### [EXERCISE BRIEF]
Copy every item below word for word, leaving out the pictures.

(Collection entries)
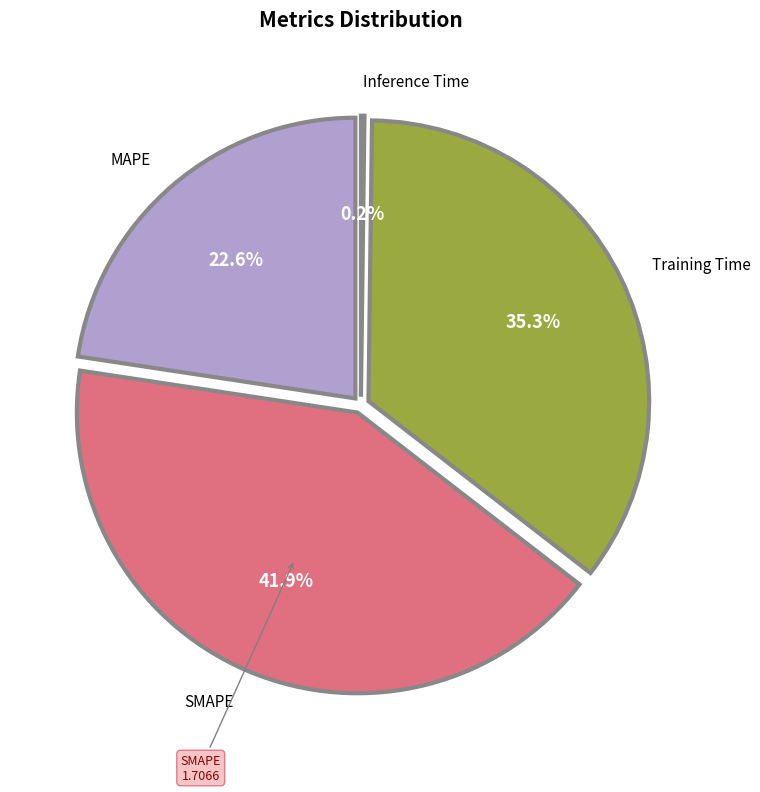

To the nearest percent, what percentage of the pie is SMAPE?

42%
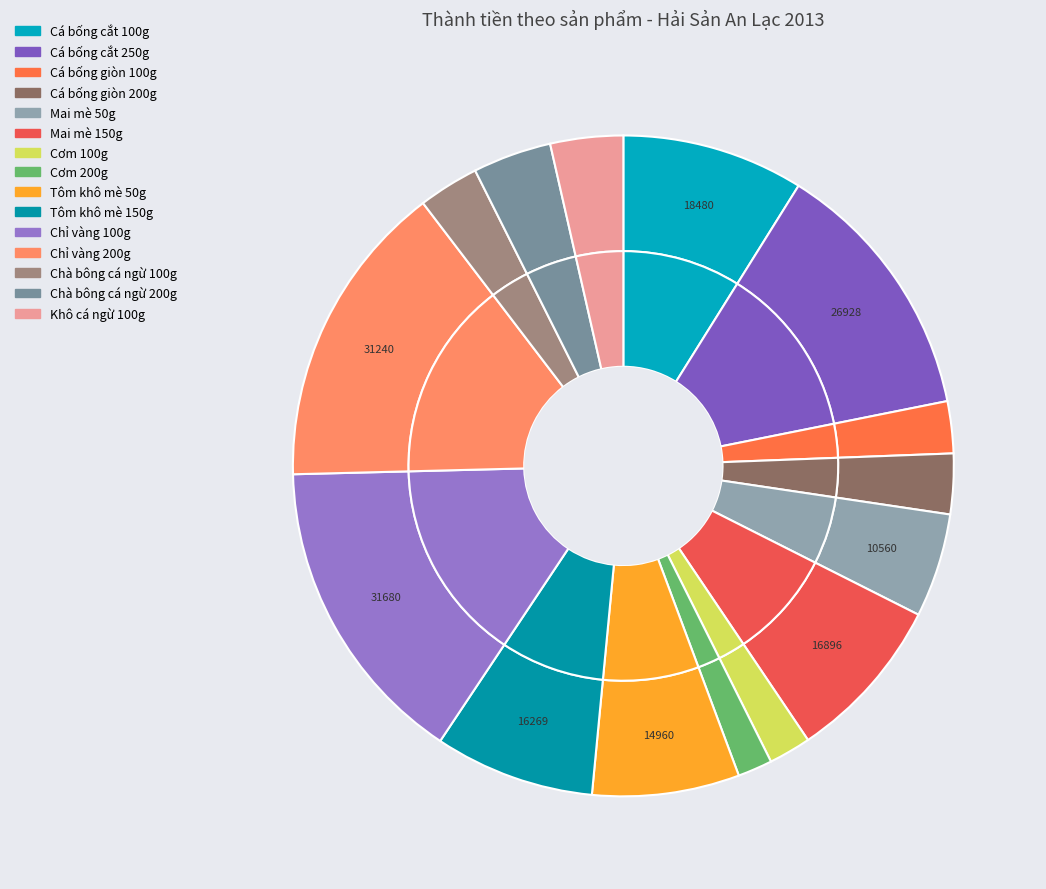

Is Chà bông cá ngừ 100g the majority of the pie?

No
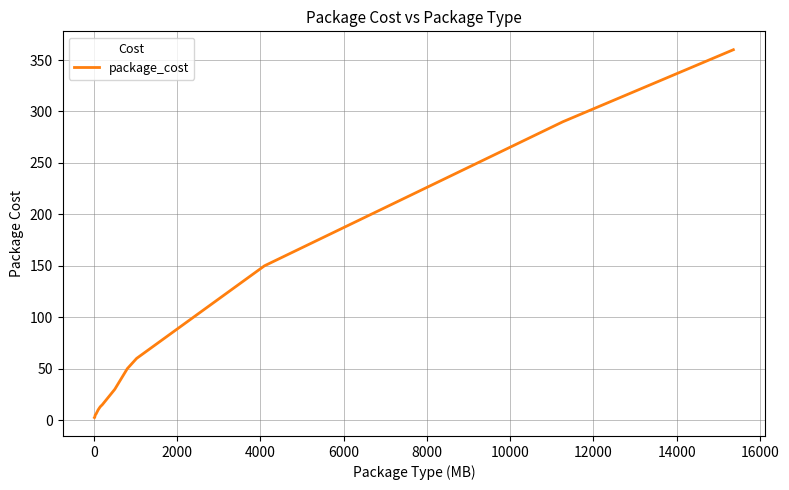

What is the sum of all values?

1604.5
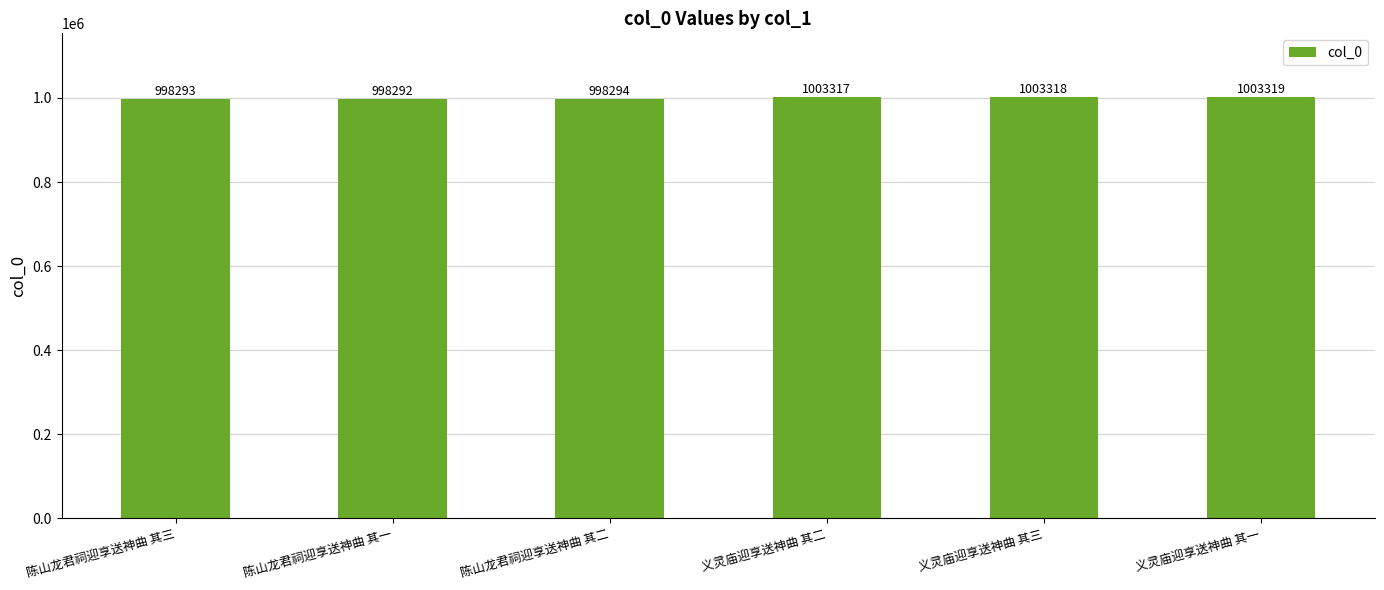

Reading left to right, transcribe all the data shown in this chart.

陈山龙君祠迎享送神曲 其三=998293	陈山龙君祠迎享送神曲 其一=998292	陈山龙君祠迎享送神曲 其二=998294	义灵庙迎享送神曲 其二=1003317	义灵庙迎享送神曲 其三=1003318	义灵庙迎享送神曲 其一=1003319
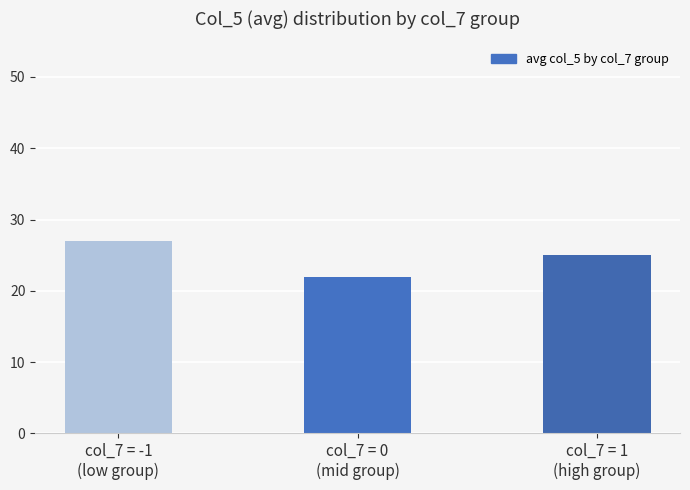

List the labels in order of value, smallest first.

col_7 = 0
(mid group), col_7 = 1
(high group), col_7 = -1
(low group)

### [ANSWER BOX]
To the nearest percent, what percentage of the pie is SMAPE?

42%

Is Chà bông cá ngừ 100g the majority of the pie?

No

What is the sum of all values?

1604.5

Reading left to right, transcribe all the data shown in this chart.

陈山龙君祠迎享送神曲 其三=998293	陈山龙君祠迎享送神曲 其一=998292	陈山龙君祠迎享送神曲 其二=998294	义灵庙迎享送神曲 其二=1003317	义灵庙迎享送神曲 其三=1003318	义灵庙迎享送神曲 其一=1003319

List the labels in order of value, smallest first.

col_7 = 0
(mid group), col_7 = 1
(high group), col_7 = -1
(low group)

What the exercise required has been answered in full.